Total global production of oilseeds was reduced in the latest USDA estimates. However, production of soyabeans was revised higher, while rapeseed and sunflower estimates were reduced. As such, total production of protein meal has been increased, given the higher yields of meal from soyabeans. US soyabeans are forecast to account for 20% of global oilseed production this season and so yield potential is being closely watched. Against expectations that US soyabean production would be revised lower after wet weather, USDA actually raised its forecast. The market's surprise resulted in the biggest weekly fall this year for US (Nov-15) soyabean futures, which closed £19.18/t lower.

Brazilian soyabean plantings have been forecast up 3% year-on-year by Oilworld, to a record 32.8Mha. Planting in the world’s second largest producer is due to start in October.

China’s recent currency devaluations have kicked oilseed prices further downward, essentially reducing the buying power of one of the most important soyabean importers.

The supply and demand outlook for rapeseed this season continues to be much tighter than that for soyabeans, with Paris Nov-15 rapeseed futures closing only £9.77/t lower in the week after the USDA report. On top of tightening outlooks for European and Canadian 2015 rapeseed crops, Ukrainian production in 2016 could decline for the fourth consecutive year following issues with planting.

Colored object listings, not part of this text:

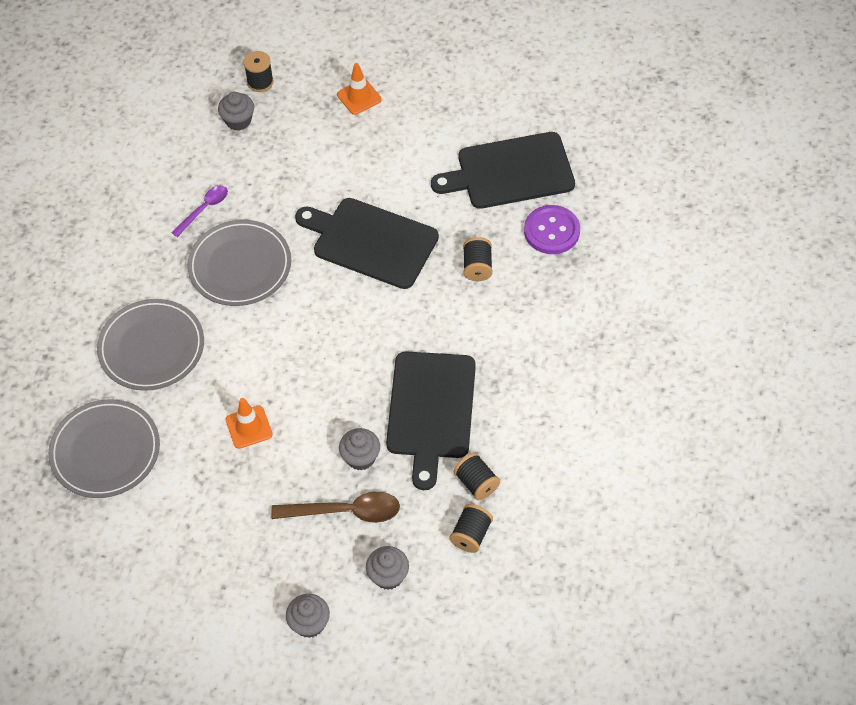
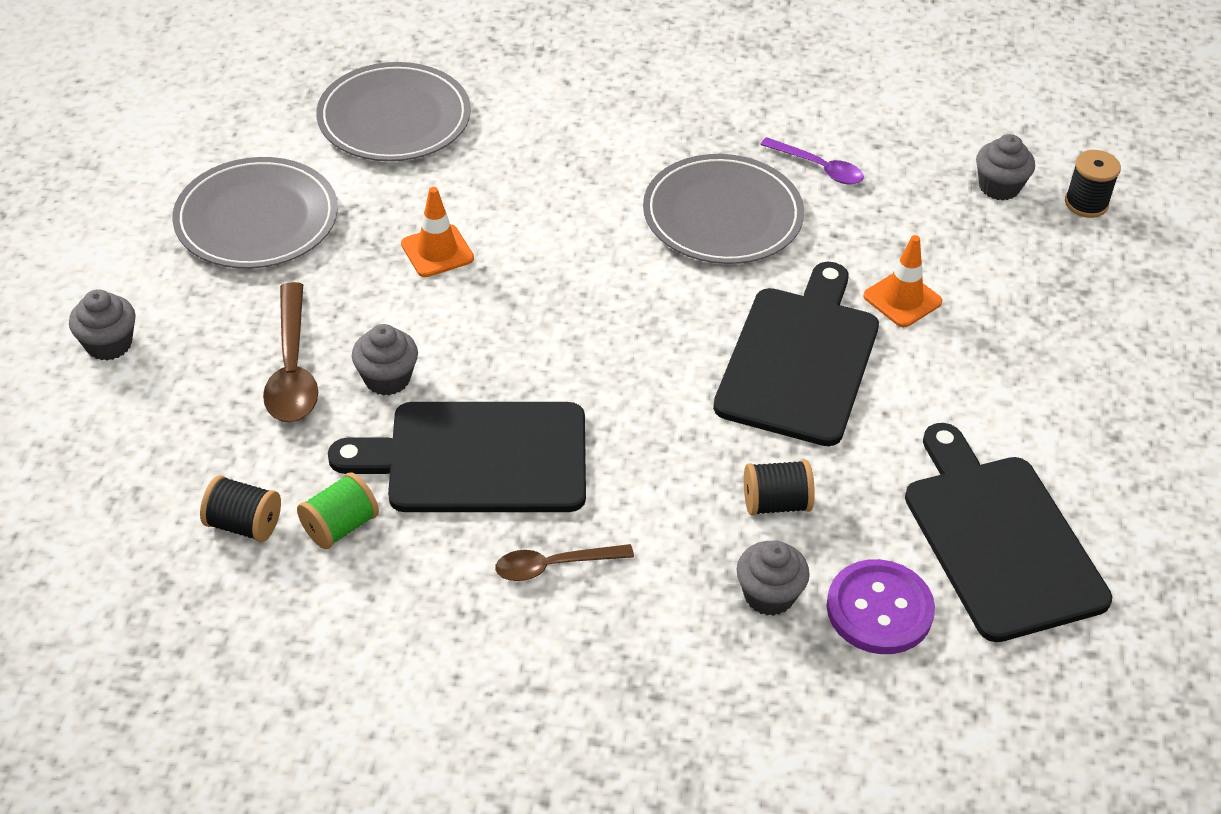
camera: 80 degrees right, 10 degrees down
(151, 347) = (565, 142): grey plate -> grey plate (256, 219)
(359, 97) = (1099, 322): orange traffic cone -> orange traffic cone (902, 299)
(388, 576) = (178, 426): grey cupcake -> grey cupcake (769, 595)
(476, 483) = (340, 526): black spool -> green spool
(513, 376) = (554, 566): none -> brown spoon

Despite a 4% drop in the average retail price, the amount of pork purchased was down by a similar amount in the 12 weeks to 19 July, resulting in expenditure being down 8% year-on-year, according to Kantar Worldpanel. Switching away from pork to chicken and chilled ready meals again impacted performance. Fresh chicken prices fell slightly more over the last year and so the price differential has widened. Fresh chicken is now, on average, just over 50p/kg cheaper than fresh pork. The amount of chops/steaks bought fell, despite a 5% drop in average prices which further impacted on spending. A 6% decrease in the proportion of households buying them, to 35% of households, was the key driver.

Pork roasting joint sales were also down more in value than volume overall, as the result of lower average prices. Pork shoulder was the only joint to register any volume growth and was up 12% year on year. Its performance this period will again have been boosted by the pulled pork promotional campaign which ran until the beginning of June and included a 4-week TV ad campaign.Leg roasting joints had the biggest volume decline of 14% year on year, as the amount sold on deals fell from 63% a year ago to 49% this year.

More bacon and sausages were sold, although lower prices meant that spending on them was still down. Sales volume growth for sausages was driven by a 17% increase for premium products. Despite a 5% fall in price, total expenditure on premium sausages increased by more than 6% in the latest period. According to Kantar, the introduction of free school meals is impacting the performance of the cooked meats market. Ham is the leading product in this category, constituting some 55% of expenditure (£1.2billion) in the year to July and volume sales were lower as a result.